Do You Have Resilient Children? Think Again.
When I was two, I was playing in the sandbox with my sister. My dad was mowing the lawn and he asked her to go inside and get him a drink. As he went back to his work, turning his back for a second, I decided to go for a walk. Unfortunately there were train tracks about a quarter mile from my house. I was only on the tracks for a short period of time when the next train came around the corner. When the engineer saw me he hit the brakes about 300 yards from me. The train skidded and eventually, the front corner hit my forehead fracturing my skull. The train shuffled past but not before cutting the left side of my head resulting in 54 stitches. At the time, and for many years after, I was unaware of the significance of that experience. However, the scar has remained and will forever.
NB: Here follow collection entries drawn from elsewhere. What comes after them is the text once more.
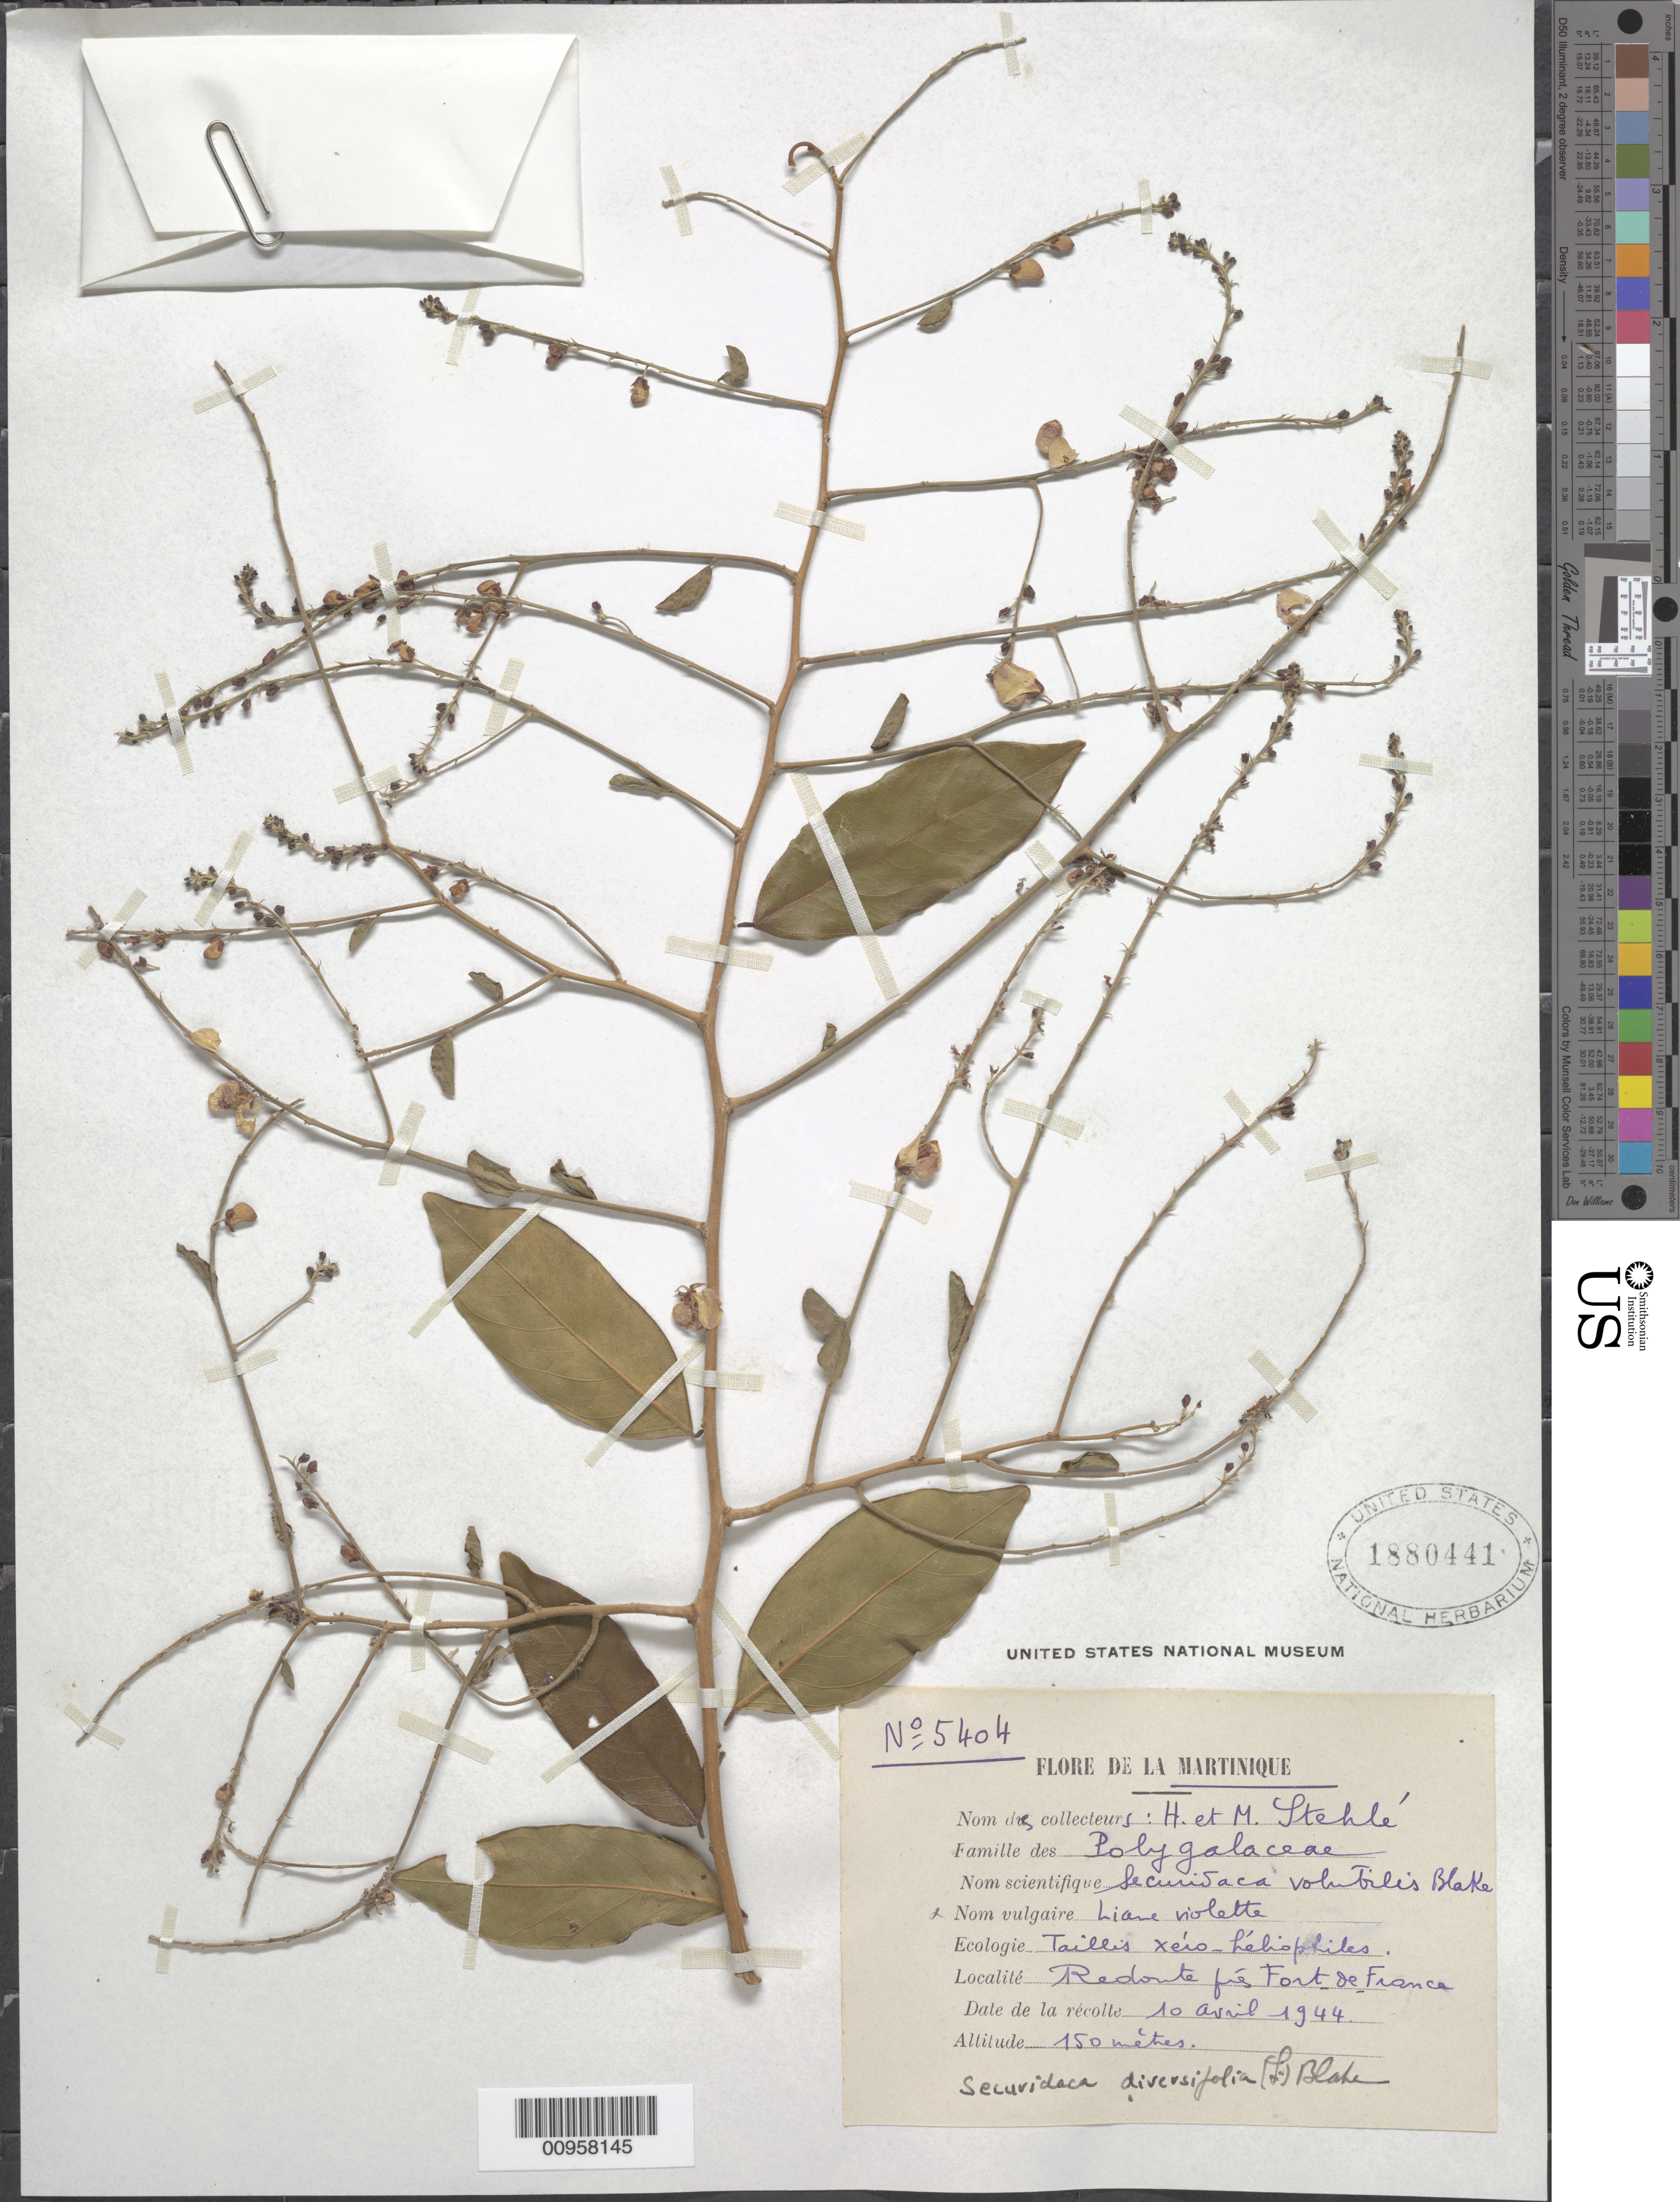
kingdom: Plantae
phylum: Tracheophyta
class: Magnoliopsida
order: Fabales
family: Polygalaceae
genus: Securidaca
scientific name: Securidaca diversifolia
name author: (L.) S.F. Blake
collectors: H. Stehlé & M. Stehlé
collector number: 5404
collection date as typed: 10 Apr 1944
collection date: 1944-04-10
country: Martinique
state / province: Fort-de-France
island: Martinique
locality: Redonte prés Fort de France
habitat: Taillis xéro-héliophiles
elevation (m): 150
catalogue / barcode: US 1880441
When faced with a hurtful or perhaps traumatizing event, kids sometimes seem to function as if nothing happened. Many parents come to the mistaken conclusion that they have resilient children. However, kids just don’t know how to process the wounds that have been created from painful experiences. So they place those experiences in a reservoir and continue to live life. Painful experiences for kids remain with them like a scar only to resurface at a later date. Rather than assume they are fine, there are things we can do in the meantime that can help them process and heal. Here are 3 important things for parents to do.
Painful experiences for kids remain with them like a scar only to resurface at a later date.
Center on Feelings
Children may not have the ability to understand the depth of a traumatic experience, but they connect well with their feelings. Talk to them about their feelings. Ask a lot of questions surrounding their feelings particularly with middle school kids. If younger kids have a hard time communicating verbally, encourage them to express themselves creatively. Perhaps have them draw how they feel, write a story, or use toys.
Move Toward Resolution
Kids need closure. Explain to them what happened in a way you think they can understand the most. Use language and analogies that make sense to their age and world. If applicable, explain why it was wrong or not their fault. Having them do a symbolic gesture of resolution might be helpful. Perhaps picking out a rock that represents the painful experience and throwing it into a body of water. Maybe have them write it on a piece of paper and help them burn it. They may not fully understand or be healed, but you are sowing a seed that moves in that direction.
Trauma creates a feeling that the world is dangerous and unsafe. Continuing with the anxiety that creates can have a long-term detrimental effect. Do what you can to restore their sense of security. Create structure around them. Have a dependable schedule. They may be clingy for a while. That’s okay. Keep reassuring them through word and action that things are stable.
How can you best show your kids they are safe and secure after a time of trauma?